Suppose we need to rank the players by how fast they clean the maze. However, an additional rule applies: players who clean the maze with higher-level always have a higher rank, no matter how long the time cost is.
Of course you might try to map the paired value [T,L] to a real number [R] with some algorithm which follows the rules and then rank all players with [R] value.
However, if stable sorting is feasible, then you may simply sort the entire list by [T] (Faster players first) and then by [L]. In this case, the relative order of players (by time cost) will not be changed after you grouped them by level of maze they cleaned.
PS: of course the approach to sort twice is not the best solution to the particular problem but to explain the question of poster it should be enough.
稳定排序将始终在相同输入上返回相同的解决方案(排列)。
例如,[2,1,2] 将使用稳定排序作为排列 [2,1,3] 进行排序(排序输出中首先是索引 2,然后是索引 1,然后是索引 3)这意味着输出始终以相同的方式进行洗牌。其他不稳定但仍然正确的排列是[2,3,1]。

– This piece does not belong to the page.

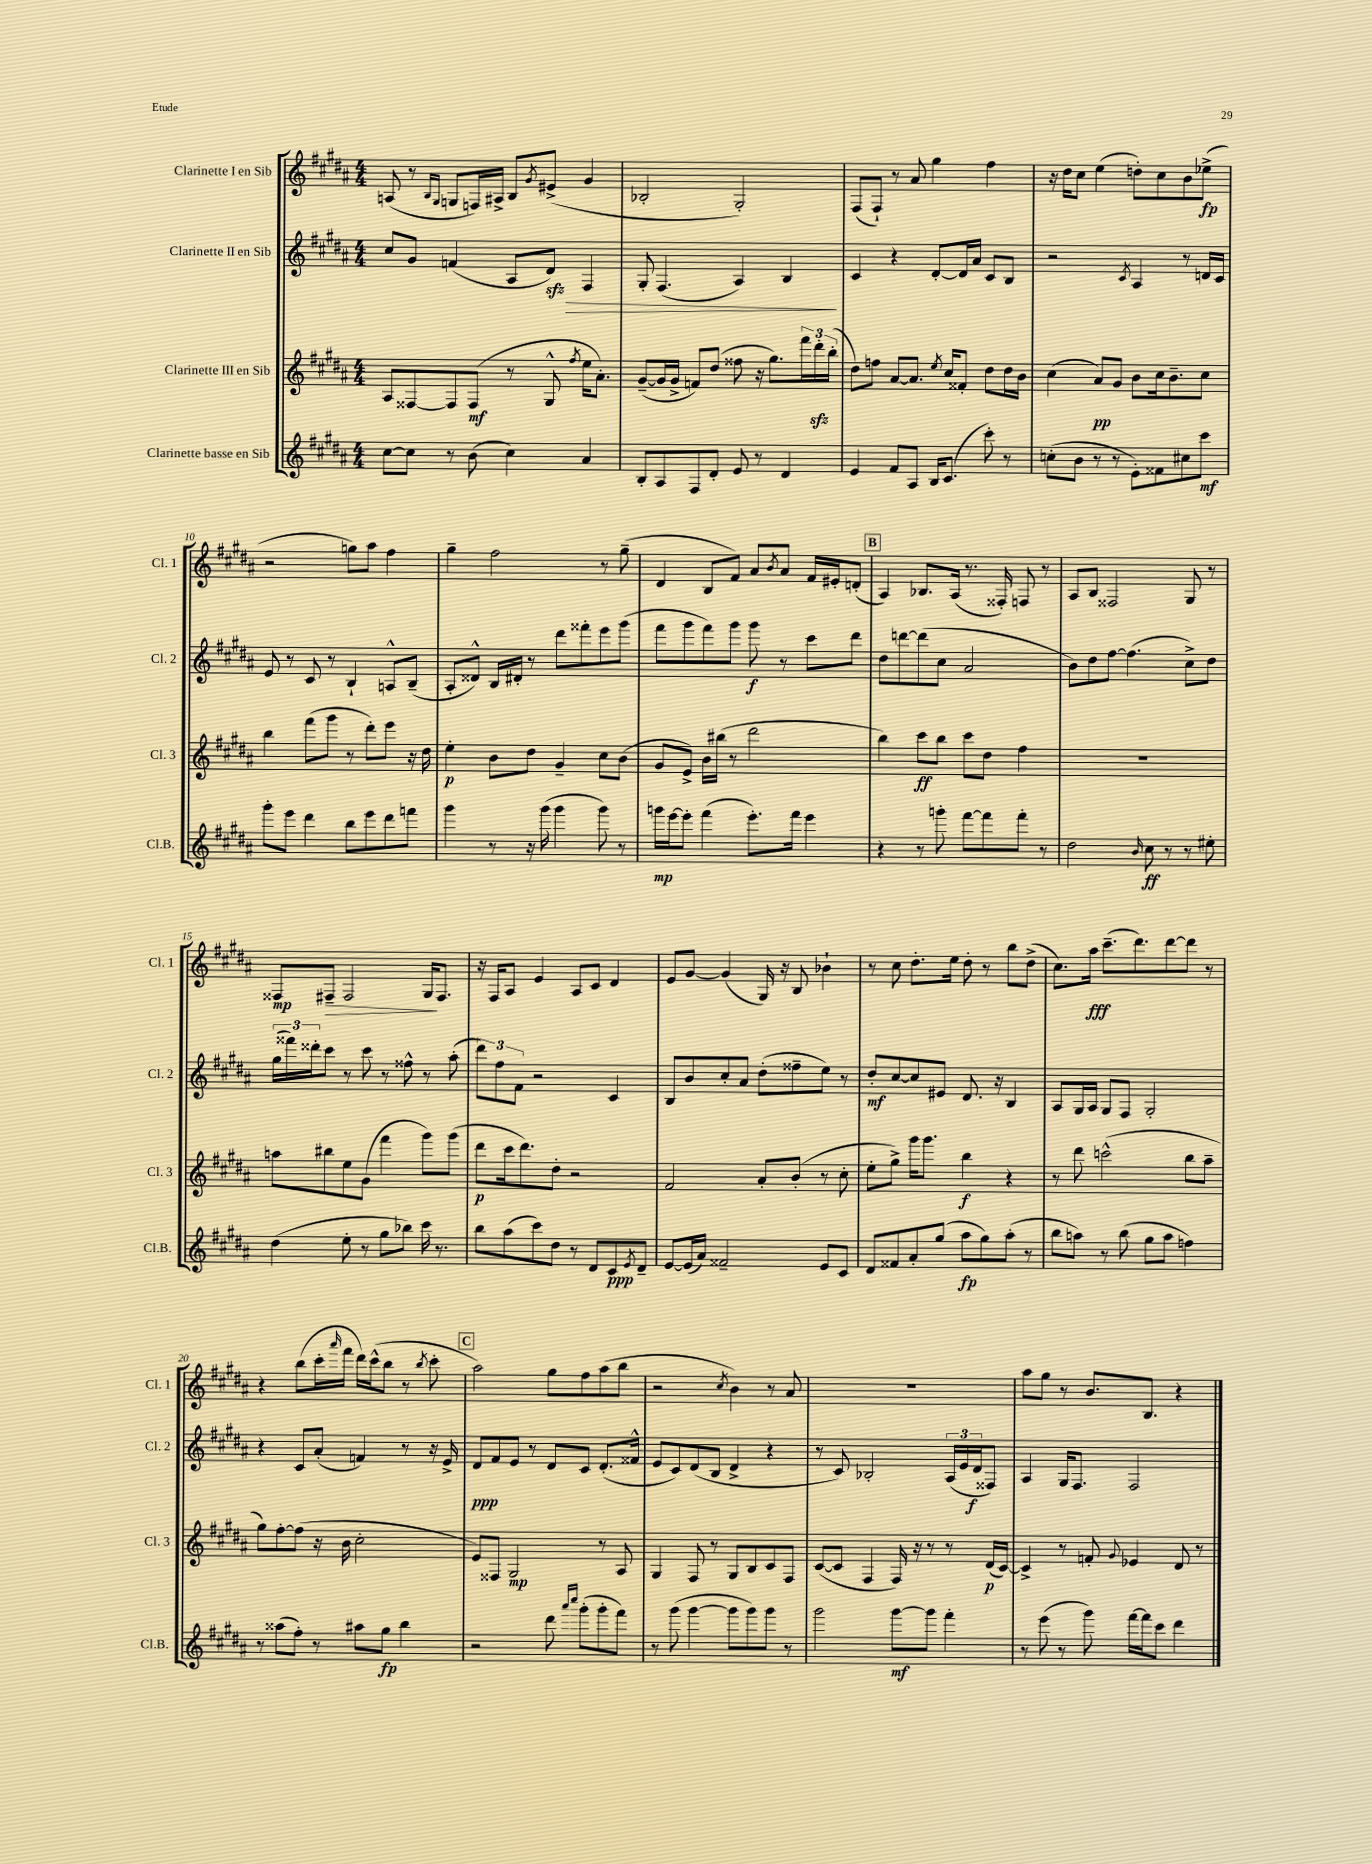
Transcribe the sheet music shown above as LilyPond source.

快速排序不是稳定排序,相同元素之间的排列差异取决于选取枢轴的算法。一些实现是随机选择的,这可以使用相同的算法对相同的输入进行快速排序,从而产生不同的排列。
稳定的排序算法必须是确定性的。
Stable sort will always return same solution (permutation) on same input.
For instance [2,1,2] will be sorted using stable sort as permutation [2,1,3] (first is index 2, then index 1 then index 3 in sorted output) That mean that output is always shuffled same way. Other non stable, but still correct permutation is [2,3,1].
Quick sort is not stable sort and permutation differences among same elements depends on algorithm for picking pivot. Some implementations pick up at random and that can make quick sort yielding different permutations on same input using same algorithm.
Stable sort algorithm is necessary deterministic.